The workshop is two Friday afternoon/evenings over a two week period.  Please bring your own laptop, with power cord.  You should make sure your Google account is working and that you can access [Google's Colab](https://colab.research.google.com) before you get to class.

This hands on workshop will be at Base2 in Bellevue, although the Zoom sessions will be live-streamed and the contents will be available afterwards for those who couldn't attend one or both sessions.
 




# Session 1 - Friday September 6th


- Learning to manipulate and represent data
  - numpy arrays
  - using pandas and other tools


-	Importing and Running a model
  - Linear Regression (Or maybe something with MNIST?)
  - High level overview of basic syntax and concepts
  - Splitting data into training and test
  - Training the model
  - Test/Validate the model
  - Graph the model w/data


- Learning more about data
  - Intro: Linear, Logistic Regression and Perceptrons
  - Randomize Data
  - Normalizing Data
    - Scaling Feature values
       - We want to prevent some values having more weight unnecessarily because it is recorded on a much greater scale (i.e. 0 to 500000)
       - Scaling our values all to a similar range (-1 to +1 or -3 to +3 etc)
       - We can use the Z score of the value
         - scaledvalue = (value - mean) / stddev
         - Usually ends up between -3 and +3

       - Handling Extreme Outliers
         - Can take the log of the values, better but still leaves a tail
         - We can also clip feature values at a number and any number higher or lower just become the value decided for clipping (if we clip at 4, any values >4 become 4)
       - Mapping Categorical Values

       - We can map a list of string names to a map of values, which will allow us to multiply the weights appropriately
       - This mapping often is not the right solution however, we often don't want our categories directly linked, importance of street names shouldn't have the same weight across the board as there is usually no direct linkage between any two streets and home prices.
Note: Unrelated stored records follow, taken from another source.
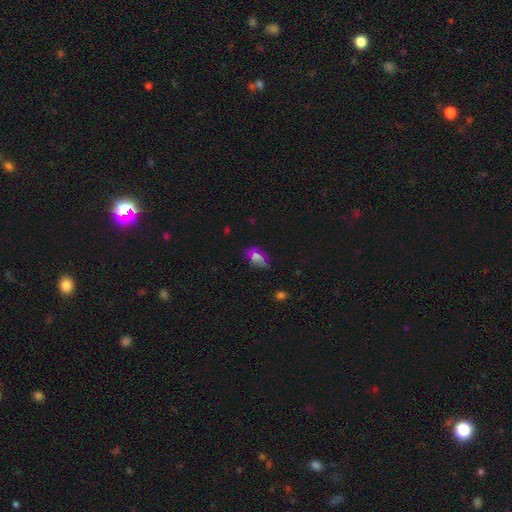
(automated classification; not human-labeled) The model was most divided on "merging": none: 55%, minor disturbance: 25%, major disturbance: 14%, merger: 5%. More confident: how rounded — in between (79%); smooth or featured — smooth (58%).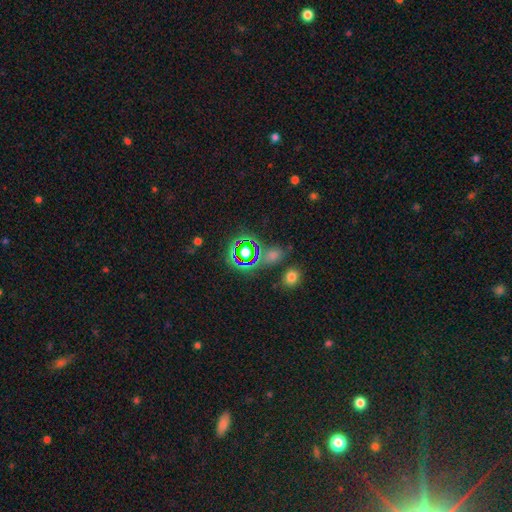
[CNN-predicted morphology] Smooth or featured? star or artifact (57%)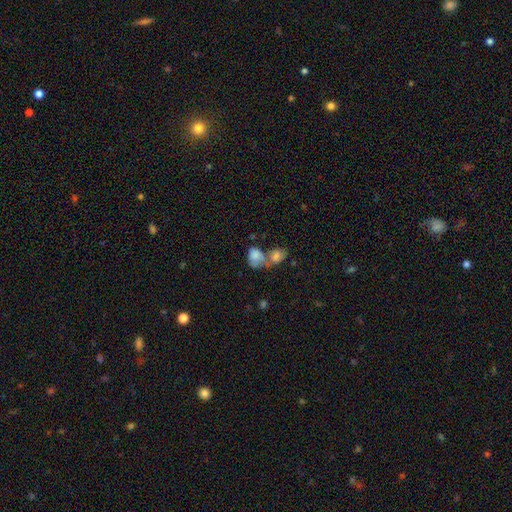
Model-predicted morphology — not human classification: A smooth galaxy with no disk features (76%) that is in between round and cigar-shaped (68%). Merging: merger (66%).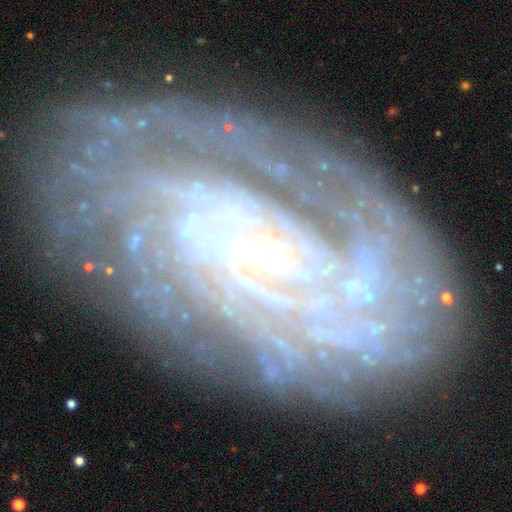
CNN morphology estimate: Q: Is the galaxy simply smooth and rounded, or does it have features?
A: featured or disk — 88%.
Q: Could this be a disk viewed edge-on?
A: no — 95%.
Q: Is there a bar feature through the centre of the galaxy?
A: weak — 46%.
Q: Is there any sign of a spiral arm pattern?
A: yes — 96%.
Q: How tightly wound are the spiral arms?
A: tight — 74%.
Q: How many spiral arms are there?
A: can't tell — 35%.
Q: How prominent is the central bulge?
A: small — 62%.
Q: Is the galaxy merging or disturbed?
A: none — 72%.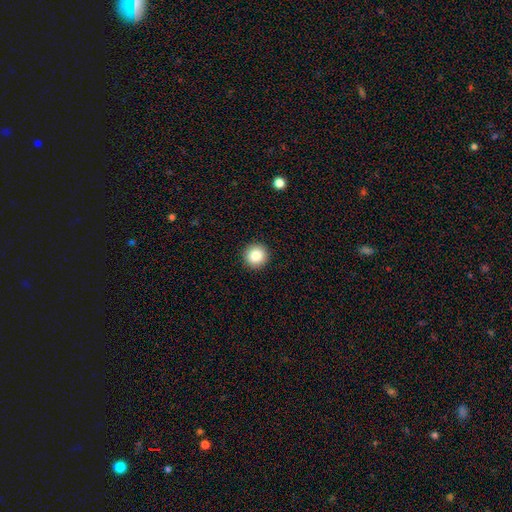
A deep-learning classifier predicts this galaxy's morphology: smooth_or_featured: smooth (p=0.84) [alt: star or artifact p=0.10]
how_rounded: round (p=0.96) [alt: in between p=0.03]
merging: none (p=0.94) [alt: minor disturbance p=0.04]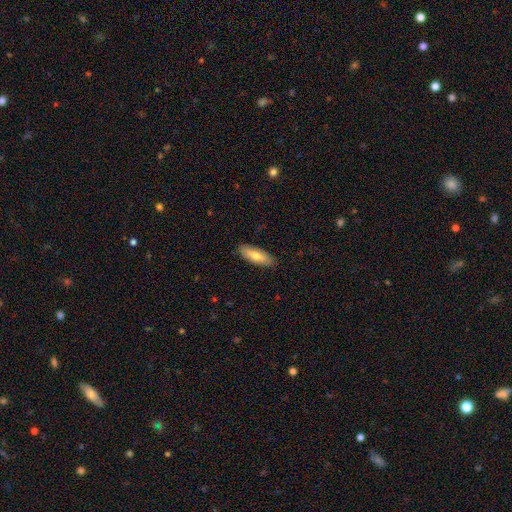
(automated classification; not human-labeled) This appears to be a smooth galaxy with no disk features (73%) that is in between round and cigar-shaped (67%). Merging: none (88%).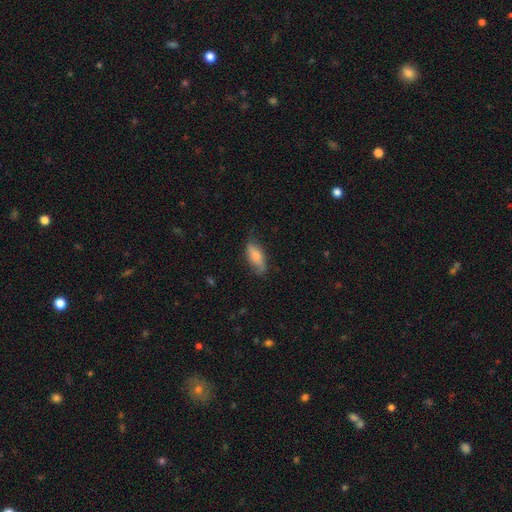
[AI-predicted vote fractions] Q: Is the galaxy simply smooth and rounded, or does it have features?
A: smooth — 72%.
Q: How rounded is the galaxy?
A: in between — 72%.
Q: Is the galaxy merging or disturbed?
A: none — 65%.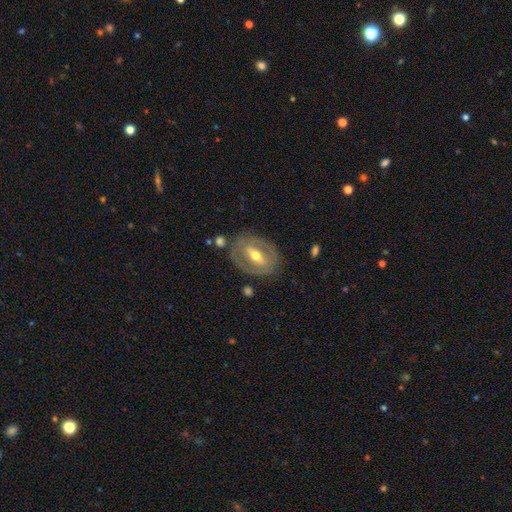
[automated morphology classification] A featured or disk galaxy (67%) with a strong bar (49%), no spiral arms (66%) and a moderate central bulge (71%).

Vote fractions:
- Smooth or featured? featured or disk: 67% / smooth: 27% / star or artifact: 6%
- Edge-on disk? no: 87% / yes: 13%
- Bar? strong: 49% / weak: 33% / no: 19%
- Spiral arms? no: 66% / yes: 34%
- Bulge size? moderate: 71% / small: 23% / large: 5% / dominant: 1% / none: 1%
- Merging? none: 76% / minor disturbance: 15% / major disturbance: 6% / merger: 2%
Homes on park place may all be expensive, but a street like baltic ave may have a completely different affect on price.
       - It is better instead to make each category it's own binary feature. All houses where isOnParkPlace=True should have a higher weight for house price, but houses on Baltic Avenue should not be modified by the Park Place weights, instead it will be weighted based off of it's own feature, isOnBalticAvenue
       - Separating our data out like this also allows us to have homes in multiple categories (I.E Corner of a cross street)

       - Binning
       - Add values into a bin, and make each bin a boolean value
       - Things like latitude and longitude don't make sense as floating point values as there is no good linear relationship (higher the latitude != larger house price)
       - Group the latitude into bins (latitude 31-33 may correspond to a higher latitude, especially when crossed with longitude 52-54) (more on feature crosses later?)

- Cleaning Data
  - Search for duplicates, missing values, outliers, compare training/validation to confirm they are different/similar enough
  - 	Should appear with non-zero values more than a small handful of times in the dataset
  - Features should have a clear obvious meaning
  - Features shouldn't have magic values (-1 denoting special values/undefined, instead add a separate boolean to show undefined)
  - Definition of a feature shouldn't change over time
  - Should not have outlier values
  - Unique identifiers are bad feature set because they appear only once, and add no comparable information for the model
  - Scrubbing
    - We need to scrub our data for inconsistencies and errors
    - Omitted Values: Someone forgot to enter a field
    - Duplicate examples: we received a value twice
    - Bad labels: A person mislabeled a picture of a dog as a cat
    - Bad feature values: Someone typed in an extra digit accidentally
  -	Histograms can help us realize when things are wrong
    - Maximum and minimum
    - Mean and median
    - Standard deviation

  - Feature Crosses/Synthetic Features
    - Using feature crosses to get even better features
    - Cross multiple features to link the features together
      - \# of bedrooms in one city could mean something different than # of bedrooms in another city, so if we cross them we have that data linked
      - Be careful with cross products, some crosses can cause unnecessary complexity to the model

-	Exercise: Look at the dataset histogram and see if we find any data that needs cleaning/scrubbing (use a dataset with omitted or outlier values)
- Exercise: Take a feature represented by a floating point and bin them, creating a new feature
- Exercise: Play with normalization functions and look at the data output
- Exercise/Discussion: What would a good feature cross look like over our sample dataset? Implement it?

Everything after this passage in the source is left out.